Abdominal transplantation candidates have a significantly higher risk for obstructive coronary artery disease than the general population. However, there is no consensus on pre-transplantation screening for coronary artery disease nor methods for determining the perioperative risk in transplantation candidates (Diaz and O'Connor, 2011).
Vascular complications after solid-organ transplantation are not uncommon and may lead to graft dysfunction and ultimately graft loss (Khaja et al., 2014). Single centre data of 3,129 consecutive kidney transplantations reported vascular complications in 13.5%, with Transplant Renal Artery Stenosis (TRAS) being the most common complication (78%) (Bessede et al., 2012). Meanwhile, mTOR inhibitors have been shown to attenuate allograft vasculopathy progression in heart transplant patients (De Simone et al., 2017b).

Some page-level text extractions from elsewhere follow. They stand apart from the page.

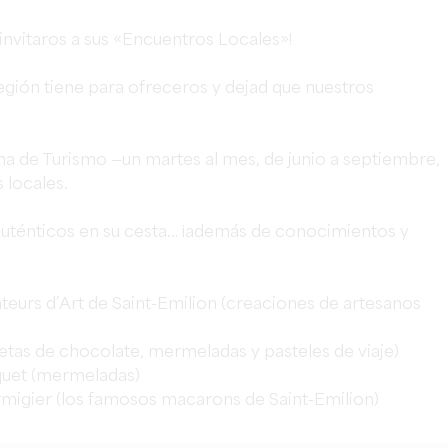
 invitaros a sus «Encuentros Locales»!
región tiene para ofreceros y dejad que nuestros
na de Turismo —un martes al mes, de junio a septiembre,
 locales.
 auténticos en su cesta… ¡además de conocimientos y
teurs d’Art de Saint-Emilion (creaciones de artesanos
bletas de chocolate, mermeladas y pasteles de viaje)
uquet (mermeladas)
igier (los famosos macarons de Saint-Emilion)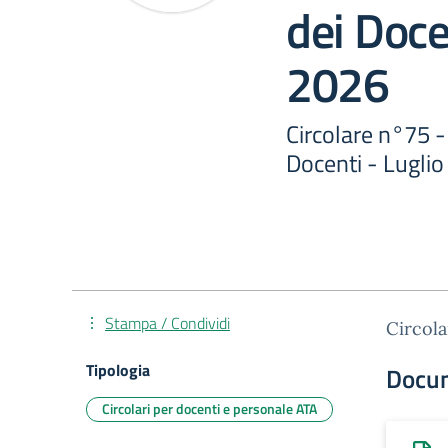
dei Doce
2026
Circolare n°75 -
Docenti - Lugli
Stampa / Condividi
Circola
Tipologia
Docu
Circolari per docenti e personale ATA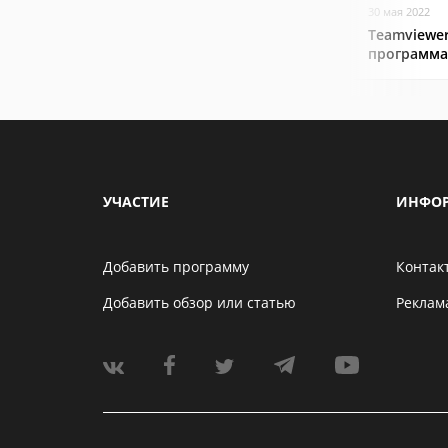
30 мая 2022
Teamviewer
программа
УЧАСТИЕ
ИНФО
Добавить программу
Контак
Добавить обзор или статью
Реклам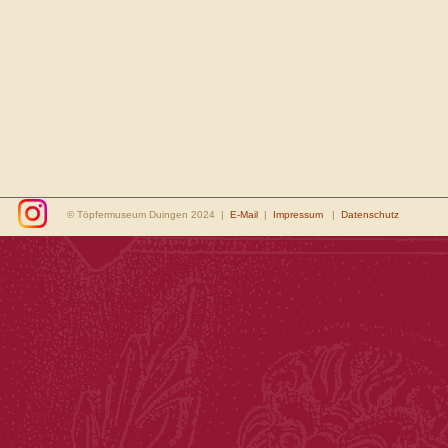
© Töpfermuseum Duingen 2024 |
E-Mail
|
Impressum
|
Datenschutz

Liver transplantation patients have an increased risk of cardiovascular events with risk factors including age, pre-transplant disease, diabetes mellitus, metabolic syndrome and hyperuricaemia, dyslipidaemia and obesity. Optimal immunosuppression regimens for the mitigation of cardiovascular disease remains unclear but current recommendations suggest the reduction or elimination of CNI exposure by switching to mTOR inhibitor or MMF/MPA monotherapy (De Simone et al., 2017b). Interestingly given the links between cardiovascular events and obesity, recent data has indicated that everolimus with reduced-exposure tacrolimus may lessen weight gain in liver transplantation patients. At month 24, the standard-exposure tacrolimus group had a mean weight increase of 9.54 kg (± 10.21 kg) compared with 6.69 kg (± 8.37 kg; P=0.011) in the everolimus group (Charlton et al., 2017). Meanwhile, a retrospective review of 69 liver transplant recipients treated with HMG-CoA reductase inhibitors showed a relatively low incidence of adverse events (8.6%) with five (7.2%) reporting myalgia and one (1.4%) with myopathy (Martin et al., 2008).